Prometida em 2001, mas nunca concretizada
O IC35, um troço de estrada de 12 quilómetros, está prometido há cerca de duas décadas. Depois da queda da Ponte Hintze Ribeiro, que liga Entre-os-Rios a Castelo de Paiva, há quase 18 anos, a reivindicação ganhou força, para ser alternativa à EN106, que tem elevadas filas de trânsito e sinistralidade, mas a estrada nunca saiu do papel.
Em 2001, todos os partidos, na Assembleia da República, consideram prioritária a construção do IC35, que devia ser construída em 2008. Em 2009, o ministro das Finanças, Teixeira dos Santos, prometeu que o concurso seria lançado ainda nesse ano, mas o ministro das Obras Públicas, António Mendonça, suspenderia o processo no ano seguinte. Em 2011, foi realizada uma petição pedindo a construção urgente do IC35, que foi entregue na Assembleia da República.

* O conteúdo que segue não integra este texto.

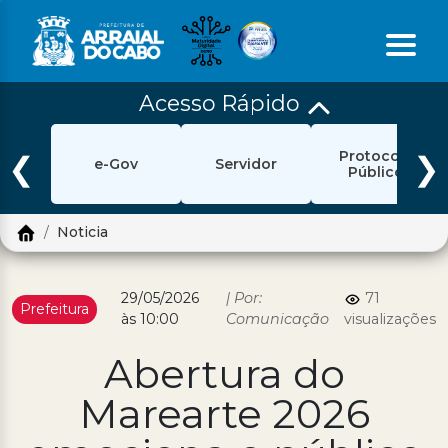
Acesso Rápido
Início
Protocolo
Ouvidoria
❮
❯
e-Gov
Servidor
Público
e-Sic
Noticia
Login
Pesquisar
29/05/2026
| Por:
71
Prefeitura
às 10:00
Comunicação
visualizações
Portal Cidadão
Abertura do
Política de Privacidade
Marearte 2026
Prefeitura
Diário Oficial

A obra entraria no Plano Estratégico dos Transportes e Infra-estruturas 2014-2020 (PETI3+) e o primeiro-minstro da altura, Pedro Passos Coelho, afirmou que o troço Penafiel-Rans do IC35 iria começar em 2015. Chegou a ser aberto o concurso para a empreitada, mas, em 2016, a obra volta a ser suspensa, com a chegada do novo Governo, liderado por António Costa. Agora, a obra foi incluída no Plano Nacional de Investimentos 2030 (PNI2030), e a Câmara de Penafiel acredita que o objectivo é adiá-la mais 10 anos. Pede a sua construção imediata. A via é considerada essencial para o desenvolvimento económico e social do território.